Sheila-Na-Gig online

Poetry

Jeff Burt

Jeff Burt lives in Santa Cruz County, California, with his wife. He has worked in electronics and mental health. He has previously contributed to Sheila-na-gig, as well as Heartwood, Rabid Oak, and Brazos River Review.

Stain and Turpentine

My father would make a thumbprint,
a smudge of stain on the wood
unwilling to waste the time to clean
a brush, bend and blow to dry it,
enough to judge how grain stood out
and the wood in-between relaxed.
He’d test two at a time, one thumb,
the next, on a trial cut, short
but not too short to distort his impression.
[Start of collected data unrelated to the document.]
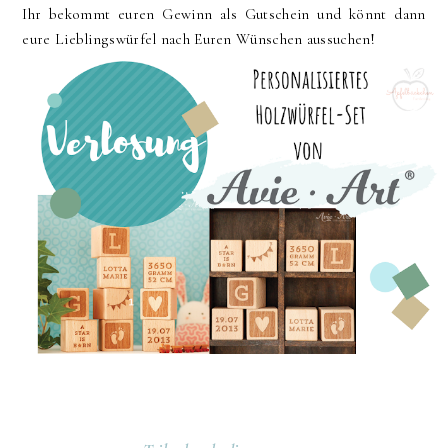
Ihr bekommt euren Gewinn als Gutschein und könnt dann
eure Lieblingswürfel nach Euren Wünschen aussuchen!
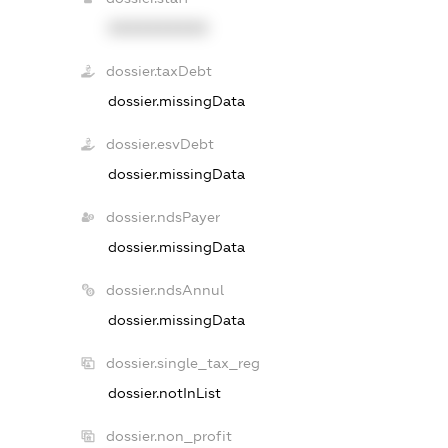
XXXXXXXXXX
dossier.taxDebt
dossier.missingData
dossier.esvDebt
dossier.missingData
dossier.ndsPayer
dossier.missingData
dossier.ndsAnnul
dossier.missingData
dossier.single_tax_reg
dossier.notInList
dossier.non_profit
The stain would flower, his imprint
grown larger by the spread
of the stain in the vessels and channels
of the wood, as if some of his blood
had entered the stain and now imbued.
He knew wood, knew tree, copse,
fir and forest, sawdust and plane’s shaving
curling at my shoes. I watched the stain
inflate, widen, gather, then round
a swirl or blemish, set, before turpentine
washed pigment from his fingers.
When I look at the finish years later,
I can see his heart still inhabits.

Two Nights Past the Summer Solstice

I wanted daylight to stretch out then get stuck like a clock
with damaged hands, that North America’s June aura
would last into July, August, September

that the fall in temperature could occur but long summer days
would prevail into autumn, literally carry the day
despite the spin of the globe on its axis

but then I thought of the people south of the equator trapped
in the time of winter darkness week after week rising
to streetlight commuting and I wanted them to know

that at eight o’clock at night hummingbirds yet hovered
over agapanthus and cats wandered exhausted
from watching wings, that the most remarkable moths

began to end slumber and looked for my exact doorway
to hover near the faux lamp to remind me of adoration,
that deer that had been hiding in the small arbor

of my neighbor stepped out timidly to cross to where they’d sleep,
that children grew tired in a natural way as the fuel of play
lowered combustion to warm embers that I could finally hold,

that the people south of the equator could know how hard I loved,
how hard the love of my life loved me in the quiet moments
when the sun set and the cacophony of summer with it,

how I had learned to let go the grip on light, to not seize the day
but to give it away, how generosity was meant to endure
and they would know six months later to give it back.